* _DIRECTIVE A_
In the repair design extract, where does repair run?

★ ★ ★ ★

Repair runs inside the KVM guest, consistent with every other mutating operation (resize / commit / snapshot all mutate the live image via the write_*_sector call-table primitives). No new trust boundary is introduced.
A corrupt fixture that qemu-img check -r can repair is repaired byte-equivalently (or at minimum to a state qemu-img check declares clean) by instar, verified in integration tests and differential fuzzing.
The repair mutators reuse src/crates/snapshot/'s primitives wherever possible; any genuinely new pure logic lands in a repair module (a src/crates/check/ planner crate, or a repair submodule of an existing crate — open question 1).
No regression to the existing reporting path: instar check with no --repair flag is byte-identical in output and exit code.

★ ★ ★ ★

* _DIRECTIVE B_
In the entries, from the line with "of your mouse](docs/images/7.png)" to the line with "To test the", replace "Domain" with "Site" and give those lines again, with everything else unchanged.

★ ★ ★ ★

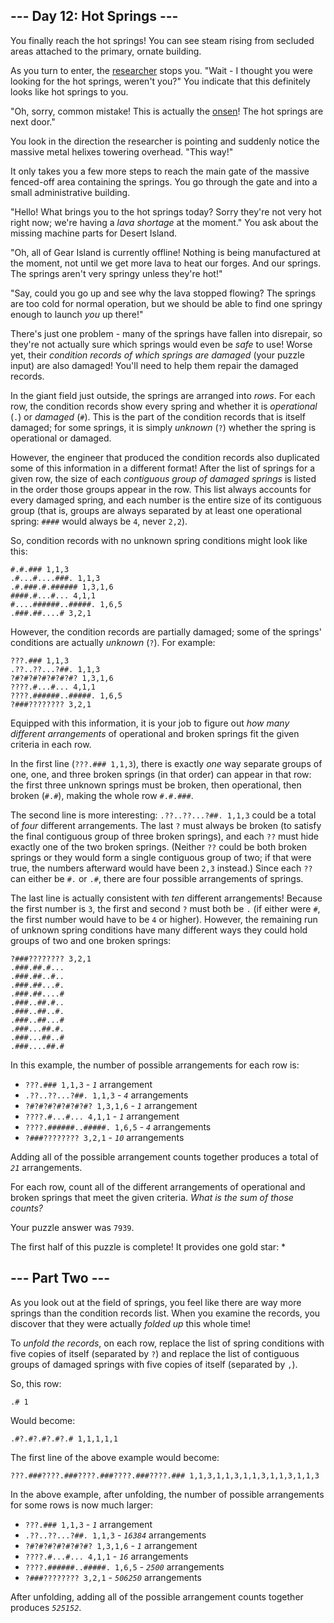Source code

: <main>
<article class="day-desc"><h2>--- Day 12: Hot Springs ---</h2><p>You finally reach the hot springs! You can see steam rising from secluded areas attached to the primary, ornate building.</p>
<p>As you turn to enter, the <a href="11">researcher</a> stops you. "Wait - I thought you were looking for the hot springs, weren't you?" You indicate that this definitely looks like hot springs to you.</p>
<p>"Oh, sorry, common mistake! This is actually the <a href="https://en.wikipedia.org/wiki/Onsen" target="_blank">onsen</a>! The hot springs are next door."</p>
<p>You look in the direction the researcher is pointing and suddenly notice the <span title="I love this joke. I'm not sorry.">massive metal helixes</span> towering overhead. "This way!"</p>
<p>It only takes you a few more steps to reach the main gate of the massive fenced-off area containing the springs. You go through the gate and into a small administrative building.</p>
<p>"Hello! What brings you to the hot springs today? Sorry they're not very hot right now; we're having a <em>lava shortage</em> at the moment." You ask about the missing machine parts for Desert Island.</p>
<p>"Oh, all of Gear Island is currently offline! Nothing is being manufactured at the moment, not until we get more lava to heat our forges. And our springs. The springs aren't very springy unless they're hot!"</p>
<p>"Say, could you go up and see why the lava stopped flowing? The springs are too cold for normal operation, but we should be able to find one springy enough to launch <em>you</em> up there!"</p>
<p>There's just one problem - many of the springs have fallen into disrepair, so they're not actually sure which springs would even be <em>safe</em> to use! Worse yet, their <em>condition records of which springs are damaged</em> (your puzzle input) are also damaged! You'll need to help them repair the damaged records.</p>
<p>In the giant field just outside, the springs are arranged into <em>rows</em>. For each row, the condition records show every spring and whether it is <em>operational</em> (<code>.</code>) or <em>damaged</em> (<code>#</code>). This is the part of the condition records that is itself damaged; for some springs, it is simply <em>unknown</em> (<code>?</code>) whether the spring is operational or damaged.</p>
<p>However, the engineer that produced the condition records also duplicated some of this information in a different format! After the list of springs for a given row, the size of each <em>contiguous group of damaged springs</em> is listed in the order those groups appear in the row. This list always accounts for every damaged spring, and each number is the entire size of its contiguous group (that is, groups are always separated by at least one operational spring: <code>####</code> would always be <code>4</code>, never <code>2,2</code>).</p>
<p>So, condition records with no unknown spring conditions might look like this:</p>
<pre><code>#.#.### 1,1,3
.#...#....###. 1,1,3
.#.###.#.###### 1,3,1,6
####.#...#... 4,1,1
#....######..#####. 1,6,5
.###.##....# 3,2,1
</code></pre>
<p>However, the condition records are partially damaged; some of the springs' conditions are actually <em>unknown</em> (<code>?</code>). For example:</p>
<pre><code>???.### 1,1,3
.??..??...?##. 1,1,3
?#?#?#?#?#?#?#? 1,3,1,6
????.#...#... 4,1,1
????.######..#####. 1,6,5
?###???????? 3,2,1
</code></pre>
<p>Equipped with this information, it is your job to figure out <em>how many different arrangements</em> of operational and broken springs fit the given criteria in each row.</p>
<p>In the first line (<code>???.### 1,1,3</code>), there is exactly <em>one</em> way separate groups of one, one, and three broken springs (in that order) can appear in that row: the first three unknown springs must be broken, then operational, then broken (<code>#.#</code>), making the whole row <code>#.#.###</code>.</p>
<p>The second line is more interesting: <code>.??..??...?##. 1,1,3</code> could be a total of <em>four</em> different arrangements. The last <code>?</code> must always be broken (to satisfy the final contiguous group of three broken springs), and each <code>??</code> must hide exactly one of the two broken springs. (Neither <code>??</code> could be both broken springs or they would form a single contiguous group of two; if that were true, the numbers afterward would have been <code>2,3</code> instead.) Since each <code>??</code> can either be <code>#.</code> or <code>.#</code>, there are four possible arrangements of springs.</p>
<p>The last line is actually consistent with <em>ten</em> different arrangements! Because the first number is <code>3</code>, the first and second <code>?</code> must both be <code>.</code> (if either were <code>#</code>, the first number would have to be <code>4</code> or higher). However, the remaining run of unknown spring conditions have many different ways they could hold groups of two and one broken springs:</p>
<pre><code>?###???????? 3,2,1
.###.##.#...
.###.##..#..
.###.##...#.
.###.##....#
.###..##.#..
.###..##..#.
.###..##...#
.###...##.#.
.###...##..#
.###....##.#
</code></pre>
<p>In this example, the number of possible arrangements for each row is:</p>
<ul>
<li><code>???.### 1,1,3</code> - <code><em>1</em></code> arrangement</li>
<li><code>.??..??...?##. 1,1,3</code> - <code><em>4</em></code> arrangements</li>
<li><code>?#?#?#?#?#?#?#? 1,3,1,6</code> - <code><em>1</em></code> arrangement</li>
<li><code>????.#...#... 4,1,1</code> - <code><em>1</em></code> arrangement</li>
<li><code>????.######..#####. 1,6,5</code> - <code><em>4</em></code> arrangements</li>
<li><code>?###???????? 3,2,1</code> - <code><em>10</em></code> arrangements</li>
</ul>
<p>Adding all of the possible arrangement counts together produces a total of <code><em>21</em></code> arrangements.</p>
<p>For each row, count all of the different arrangements of operational and broken springs that meet the given criteria. <em>What is the sum of those counts?</em></p>
</article>
<p>Your puzzle answer was <code>7939</code>.</p><p class="day-success">The first half of this puzzle is complete! It provides one gold star: *</p>
<article class="day-desc"><h2 id="part2">--- Part Two ---</h2><p>As you look out at the field of springs, you feel like there are way more springs than the condition records list. When you examine the records, you discover that they were actually <em>folded up</em> this whole time!</p>
<p>To <em>unfold the records</em>, on each row, replace the list of spring conditions with five copies of itself (separated by <code>?</code>) and replace the list of contiguous groups of damaged springs with five copies of itself (separated by <code>,</code>).</p>
<p>So, this row:</p>
<pre><code>.# 1</code></pre>
<p>Would become:</p>
<pre><code>.#?.#?.#?.#?.# 1,1,1,1,1</code></pre>
<p>The first line of the above example would become:</p>
<pre><code>???.###????.###????.###????.###????.### 1,1,3,1,1,3,1,1,3,1,1,3,1,1,3</code></pre>
<p>In the above example, after unfolding, the number of possible arrangements for some rows is now much larger:</p>
<ul>
<li><code>???.### 1,1,3</code> - <code><em>1</em></code> arrangement</li>
<li><code>.??..??...?##. 1,1,3</code> - <code><em>16384</em></code> arrangements</li>
<li><code>?#?#?#?#?#?#?#? 1,3,1,6</code> - <code><em>1</em></code> arrangement</li>
<li><code>????.#...#... 4,1,1</code> - <code><em>16</em></code> arrangements</li>
<li><code>????.######..#####. 1,6,5</code> - <code><em>2500</em></code> arrangements</li>
<li><code>?###???????? 3,2,1</code> - <code><em>506250</em></code> arrangements</li>
</ul>
<p>After unfolding, adding all of the possible arrangement counts together produces <code><em>525152</em></code>.</p>

</main>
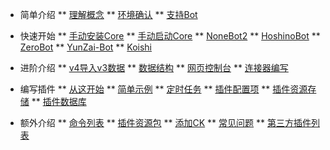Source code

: * 简单介绍
** [理解概念](简单介绍/BaseInfo)
** [环境确认](简单介绍/EnvCheck)
** [支持Bot](简单介绍/AdapterList)

* 快速开始
** [手动安装Core](快速开始/InstallCore)
** [手动启动Core](快速开始/StartCore)
** [NoneBot2](快速开始/NoneBot2)
** [HoshinoBot](快速开始/HoshinoBot)
** [ZeroBot](https://github.com/RemKeeper/GSUID_Utils_ZeroBot)
** [YunZai-Bot](https://gitee.com/xiaoye12123/ws-plugin)
** [Koishi](https://github.com/GithubCin/gscore-adapter)

* 进阶介绍
** [v4导入v3数据](进阶介绍/ExportAndImport)
** [数据结构](进阶介绍/DataStruct)
** [网页控制台](进阶介绍/WebConsole)
** [连接器编写](https://docs.gbots.work/docs/modules/gsuid-core/communication/)

* 编写插件
** [从这开始](编写插件/Start)
** [简单示例](编写插件/Simple)
** [定时任务](编写插件/Scheduler)
** [插件配置项](编写插件/PluginsConfig)
** [插件资源存储](编写插件/GetDataPath)
** [插件数据库](编写插件/PluginsDataBase)

* 额外介绍
** [命令列表](额外介绍/CommandList)
** [插件资源包](额外介绍/ResourceDownload)
** [添加CK](额外介绍/AddCK)
** [常见问题](额外介绍/FAQ)
** [第三方插件列表](额外介绍/PluginsList)

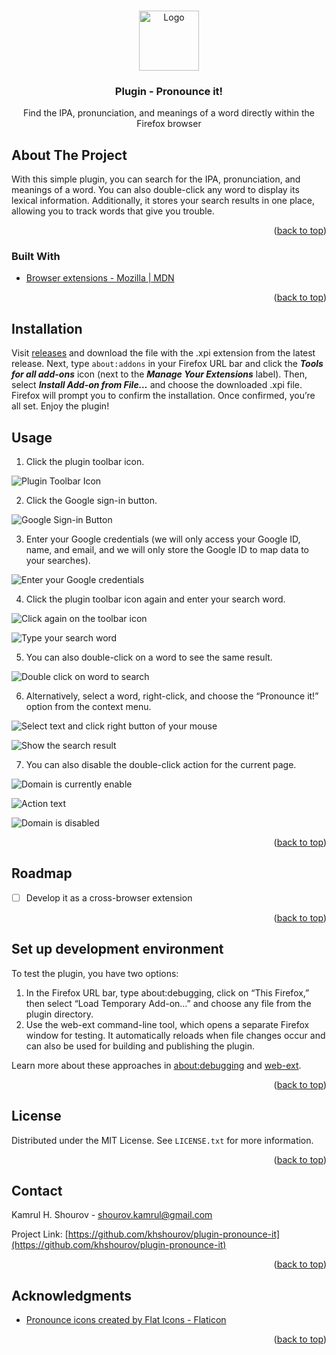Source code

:<a id="readme-top"></a>

<!-- PROJECT LOGO -->
<br />
<div align="center">
  <a href="https://github.com/khshourov/plugin-pronounce-it">
    <img src="icons/icon-96.png" alt="Logo" width="96" height="96">
  </a>

<h3 align="center">Plugin - Pronounce it!</h3>

  <p align="center">
    Find the IPA, pronunciation, and meanings of a word directly within the Firefox browser
  </p>
</div>



<!-- ABOUT THE PROJECT -->
## About The Project

With this simple plugin, you can search for the IPA, pronunciation, and meanings of a word. You can also double-click any word to display its lexical information. Additionally, it stores your search results in one place, allowing you to track words that give you trouble.

<p align="right">(<a href="#readme-top">back to top</a>)</p>



### Built With

* [Browser extensions - Mozilla | MDN](Firefox-extensions-url)

<p align="right">(<a href="#readme-top">back to top</a>)</p>


<!-- Installation -->
## Installation
Visit [releases](https://github.com/khshourov/plugin-pronounce-it/releases) and download the file with the .xpi extension from the latest release. Next, type `about:addons` in your Firefox URL bar and click the __*Tools for all add-ons*__ icon (next to the __*Manage Your Extensions*__ label). Then, select __*Install Add-on from File…*__ and choose the downloaded .xpi file. Firefox will prompt you to confirm the installation. Once confirmed, you’re all set. Enjoy the plugin!


<!-- USAGE EXAMPLES -->
## Usage
1.	Click the plugin toolbar icon.
   
![Plugin Toolbar Icon](docs/images/1.png)

2. Click the Google sign-in button.

![Google Sign-in Button](docs/images/2.png)

3. Enter your Google credentials (we will only access your Google ID, name, and email, and we will only store the Google ID to map data to your searches).

![Enter your Google credentials](docs/images/3.png)

4. Click the plugin toolbar icon again and enter your search word.

![Click again on the toolbar icon](docs/images/4.png)

![Type your search word](docs/images/5.png)

5. You can also double-click on a word to see the same result.

![Double click on word to search](docs/images/6.png)

6. Alternatively, select a word, right-click, and choose the “Pronounce it!” option from the context menu.

![Select text and click right button of your mouse](docs/images/7.png)

![Show the search result](docs/images/8.png)

7. You can also disable the double-click action for the current page.

![Domain is currently enable](docs/images/9.png)

![Action text](docs/images/10.png)

![Domain is disabled](docs/images/11.png)

<p align="right">(<a href="#readme-top">back to top</a>)</p>



<!-- ROADMAP -->
## Roadmap

- [ ] Develop it as a cross-browser extension

<p align="right">(<a href="#readme-top">back to top</a>)</p>


<!-- Set up development environment -->
## Set up development environment

To test the plugin, you have two options:

1.	In the Firefox URL bar, type about:debugging, click on “This Firefox,” then select “Load Temporary Add-on…” and choose any file from the plugin directory.
2.	Use the web-ext command-line tool, which opens a separate Firefox window for testing. It automatically reloads when file changes occur and can also be used for building and publishing the plugin.

Learn more about these approaches in [about:debugging](https://developer.mozilla.org/en-US/docs/Mozilla/Add-ons/WebExtensions/Your_first_WebExtension#installing) and [web-ext](https://extensionworkshop.com/documentation/develop/getting-started-with-web-ext/).

<p align="right">(<a href="#readme-top">back to top</a>)</p>

<!-- LICENSE -->
## License

Distributed under the MIT License. See `LICENSE.txt` for more information.

<p align="right">(<a href="#readme-top">back to top</a>)</p>



<!-- CONTACT -->
## Contact

Kamrul H. Shourov - shourov.kamrul@gmail.com

Project Link: [https://github.com/khshourov/plugin-pronounce-it](https://github.com/khshourov/plugin-pronounce-it)

<p align="right">(<a href="#readme-top">back to top</a>)</p>



<!-- ACKNOWLEDGMENTS -->
## Acknowledgments

* [Pronounce icons created by Flat Icons - Flaticon](https://www.flaticon.com/free-icons/pronounce)

<p align="right">(<a href="#readme-top">back to top</a>)</p>



<!-- MARKDOWN LINKS & IMAGES -->
<!-- https://www.markdownguide.org/basic-syntax/#reference-style-links -->
[product-screenshot]: images/screenshot.png
[Firefox-extensions-url]: https://developer.mozilla.org/en-US/docs/Mozilla/Add-ons/WebExtensions
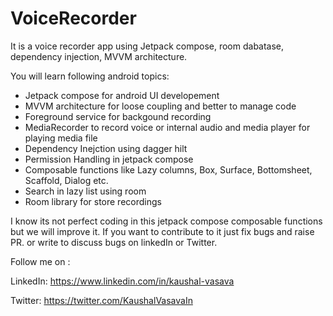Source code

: # VoiceRecorder
It is a voice recorder app using Jetpack compose, room dabatase, dependency injection, MVVM architecture.

You will learn following android topics:

- Jetpack compose for android UI developement
- MVVM architecture for loose coupling and better to manage code
- Foreground service for backgound recording
- MediaRecorder to record voice or internal audio and media player for playing media file
- Dependency Inejction using dagger hilt
- Permission Handling in jetpack compose 
- Composable functions like Lazy columns, Box, Surface, Bottomsheet, Scaffold, Dialog etc.
- Search in lazy list using room
- Room library for store recordings 


I know its not perfect coding in this jetpack compose composable functions but we will improve it. 
If you want to contribute to it just fix bugs and raise PR. or write to discuss bugs on linkedIn or Twitter.

Follow me on : 

LinkedIn:  https://www.linkedin.com/in/kaushal-vasava

Twitter: https://twitter.com/KaushalVasavaIn


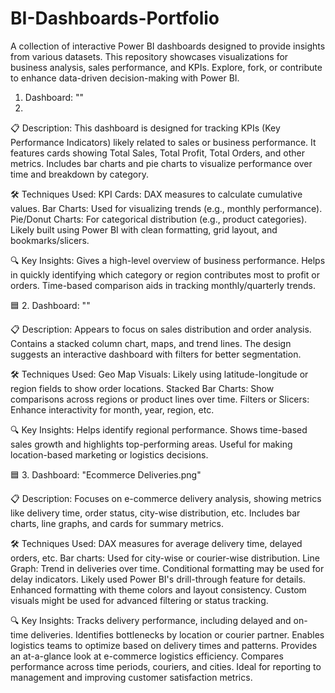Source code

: # BI-Dashboards-Portfolio
A collection of interactive Power BI dashboards designed to provide insights from various datasets. This repository showcases visualizations for business analysis, sales performance, and KPIs. Explore, fork, or contribute to enhance data-driven decision-making with Power BI.

1. Dashboard: ""
2. 
📋 Description:
This dashboard is designed for tracking KPIs (Key Performance Indicators) likely related to sales or business performance.
It features cards showing Total Sales, Total Profit, Total Orders, and other metrics.
Includes bar charts and pie charts to visualize performance over time and breakdown by category.

🛠️ Techniques Used:
KPI Cards: DAX measures to calculate cumulative values.
Bar Charts: Used for visualizing trends (e.g., monthly performance).
Pie/Donut Charts: For categorical distribution (e.g., product categories).
Likely built using Power BI with clean formatting, grid layout, and bookmarks/slicers.

🔍 Key Insights:
Gives a high-level overview of business performance.
Helps in quickly identifying which category or region contributes most to profit or orders.
Time-based comparison aids in tracking monthly/quarterly trends.

🟦 2. Dashboard: ""

📋 Description:
Appears to focus on sales distribution and order analysis.
Contains a stacked column chart, maps, and trend lines.
The design suggests an interactive dashboard with filters for better segmentation.

🛠️ Techniques Used:
Geo Map Visuals: Likely using latitude-longitude or region fields to show order locations.
Stacked Bar Charts: Show comparisons across regions or product lines over time.
Filters or Slicers: Enhance interactivity for month, year, region, etc.

🔍 Key Insights:
Helps identify regional performance.
Shows time-based sales growth and highlights top-performing areas.
Useful for making location-based marketing or logistics decisions.

🟦 3. Dashboard: "Ecommerce Deliveries.png"

📋 Description:
Focuses on e-commerce delivery analysis, showing metrics like delivery time, order status, city-wise distribution, etc.
Includes bar charts, line graphs, and cards for summary metrics.

🛠️ Techniques Used:
DAX measures for average delivery time, delayed orders, etc.
Bar charts: Used for city-wise or courier-wise distribution.
Line Graph: Trend in deliveries over time.
Conditional formatting may be used for delay indicators.
Likely used Power BI's drill-through feature for details.
Enhanced formatting with theme colors and layout consistency.
Custom visuals might be used for advanced filtering or status tracking.

🔍 Key Insights:
Tracks delivery performance, including delayed and on-time deliveries.
Identifies bottlenecks by location or courier partner.
Enables logistics teams to optimize based on delivery times and patterns.
Provides an at-a-glance look at e-commerce logistics efficiency.
Compares performance across time periods, couriers, and cities.
Ideal for reporting to management and improving customer satisfaction metrics.




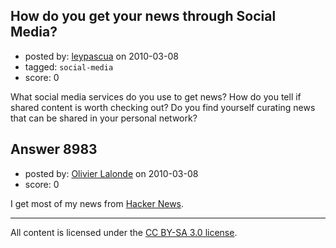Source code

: ## How do you get your news through Social Media?

- posted by: [leypascua](https://stackexchange.com/users/-1/2796-leypascua) on 2010-03-08
- tagged: `social-media`
- score: 0

What social media services do you use to get news? How do you tell if shared content is worth checking out? Do you find yourself curating news that can be shared in your personal network?


## Answer 8983

- posted by: [Olivier Lalonde](https://stackexchange.com/users/-1/1030-olivier-lalonde) on 2010-03-08
- score: 0

<p>I get most of my news from <a href="http://news.ycombinator.com/news" rel="nofollow">Hacker News</a>.</p>




---

All content is licensed under the [CC BY-SA 3.0 license](https://creativecommons.org/licenses/by-sa/3.0/).
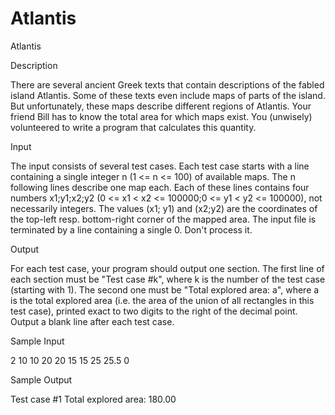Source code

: # Atlantis

Atlantis

Description

There are several ancient Greek texts that contain descriptions of the fabled island Atlantis. Some of these texts even include maps of parts of the island. But unfortunately, these maps describe different regions of Atlantis. Your friend Bill has to know the total area for which maps exist. You (unwisely) volunteered to write a program that calculates this quantity.

Input

The input consists of several test cases. Each test case starts with a line containing a single integer n (1 <= n <= 100) of available maps. The n following lines describe one map each. Each of these lines contains four numbers x1;y1;x2;y2 (0 <= x1 < x2 <= 100000;0 <= y1 < y2 <= 100000), not necessarily integers. The values (x1; y1) and (x2;y2) are the coordinates of the top-left resp. bottom-right corner of the mapped area.
The input file is terminated by a line containing a single 0. Don't process it.

Output

For each test case, your program should output one section. The first line of each section must be "Test case #k", where k is the number of the test case (starting with 1). The second one must be "Total explored area: a", where a is the total explored area (i.e. the area of the union of all rectangles in this test case), printed exact to two digits to the right of the decimal point.
Output a blank line after each test case.

Sample Input

2
10 10 20 20
15 15 25 25.5
0

Sample Output

Test case #1
Total explored area: 180.00 
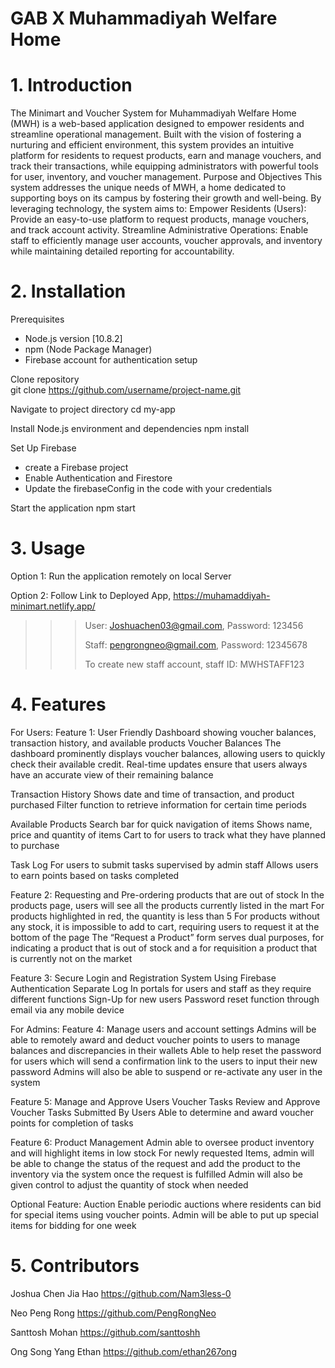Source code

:# GAB X Muhammadiyah Welfare Home

# 1. Introduction 
The Minimart and Voucher System for Muhammadiyah Welfare Home (MWH) is a web-based application designed to empower residents and streamline operational management. Built with the vision of fostering a nurturing and efficient environment, this system provides an intuitive platform for residents to request products, earn and manage vouchers, and track their transactions, while equipping administrators with powerful tools for user, inventory, and voucher management.
Purpose and Objectives
This system addresses the unique needs of MWH, a home dedicated to supporting boys on its campus by fostering their growth and well-being. By leveraging technology, the system aims to:
Empower Residents (Users): Provide an easy-to-use platform to request products, manage vouchers, and track account activity.
Streamline Administrative Operations: Enable staff to efficiently manage user accounts, voucher approvals, and inventory while maintaining detailed reporting for accountability.
# 2. Installation
Prerequisites
- Node.js version [10.8.2]
- npm (Node Package Manager)
- Firebase account for authentication setup

Clone repository  
git clone https://github.com/username/project-name.git

Navigate to project directory
cd my-app

Install Node.js environment and dependencies
npm install

Set Up Firebase
- create a Firebase project
- Enable Authentication and Firestore
- Update the firebaseConfig in the code with your credentials

Start the application
	npm start
# 3. Usage
Option 1: Run the application remotely on local Server

Option 2: Follow Link to Deployed App, https://muhamaddiyah-minimart.netlify.app/ 

>>> User: Joshuachen03@gmail.com, Password: 123456
>>> 
>>> Staff: pengrongneo@gmail.com, Password: 12345678
>>> 
>>> To create new staff account, staff ID: MWHSTAFF123

# 4. Features
For Users:
Feature 1:
User Friendly Dashboard showing voucher balances, transaction history, and available products
Voucher Balances
The dashboard prominently displays voucher balances, allowing users to quickly check their available credit.
Real-time updates ensure that users always have an accurate view of their remaining balance

Transaction History
Shows date and time of transaction, and product purchased
Filter function to retrieve information for certain time periods

Available Products
Search bar for quick navigation of items
Shows name, price and quantity of items
Cart to for users to track what they have planned to purchase

Task Log
For users to submit tasks supervised by admin staff 
Allows users to earn points based on tasks completed


Feature 2: 
Requesting and Pre-ordering products that are out of stock
In the products page, users will see all the products currently listed in the mart
For products highlighted in red, the quantity is less than 5
For products without any stock, it is impossible to add to cart, requiring users to request it at the bottom of the page
The “Request a Product” form serves dual purposes, for indicating a product that is out of stock and a for requisition a product that is currently not on the market
 

Feature 3:
Secure Login and Registration System Using Firebase Authentication 
Separate Log In portals for users and staff as they require different functions
Sign-Up for new users
Password reset function through email via any mobile device


For Admins:
Feature 4:
Manage users and account settings
Admins will be able to remotely award and deduct voucher points to users to manage balances and discrepancies in their wallets
Able to help reset the password for users which will send a confirmation link to the users to input their new password
Admins will also be able to suspend or re-activate any user in the system

Feature 5:
Manage and Approve Users Voucher Tasks 
Review and Approve Voucher Tasks Submitted By Users
Able to determine and award voucher points for completion of tasks

Feature 6:
Product Management
Admin able to oversee product inventory and will highlight items in low stock
For newly requested Items, admin will be able to change the status of the request and add the product to the inventory via the system once the request is fulfilled
Admin will also be given control to adjust the quantity of stock when needed

Optional Feature:
Auction
Enable periodic auctions where residents can bid for special items using voucher points.
Admin will be able to put up special items for bidding for one week

# 5. Contributors
Joshua Chen Jia Hao
https://github.com/Nam3less-0 

Neo Peng Rong
https://github.com/PengRongNeo

Santtosh Mohan
https://github.com/santtoshh

Ong Song Yang Ethan
https://github.com/ethan267ong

★ ★ ★ ★

* _YOUR SOLUTION A_
Inside the KVM guest.

* _YOUR SOLUTION B_
![Select text and click right button of your mouse](docs/images/7.png)

![Show the search result](docs/images/8.png)

7. You can also disable the double-click action for the current page.

![Site is currently enable](docs/images/9.png)

![Action text](docs/images/10.png)

![Site is disabled](docs/images/11.png)

<p align="right">(<a href="#readme-top">back to top</a>)</p>



<!-- ROADMAP -->
## Roadmap

- [ ] Develop it as a cross-browser extension

<p align="right">(<a href="#readme-top">back to top</a>)</p>


<!-- Set up development environment -->
## Set up development environment

To test the plugin, you have two options:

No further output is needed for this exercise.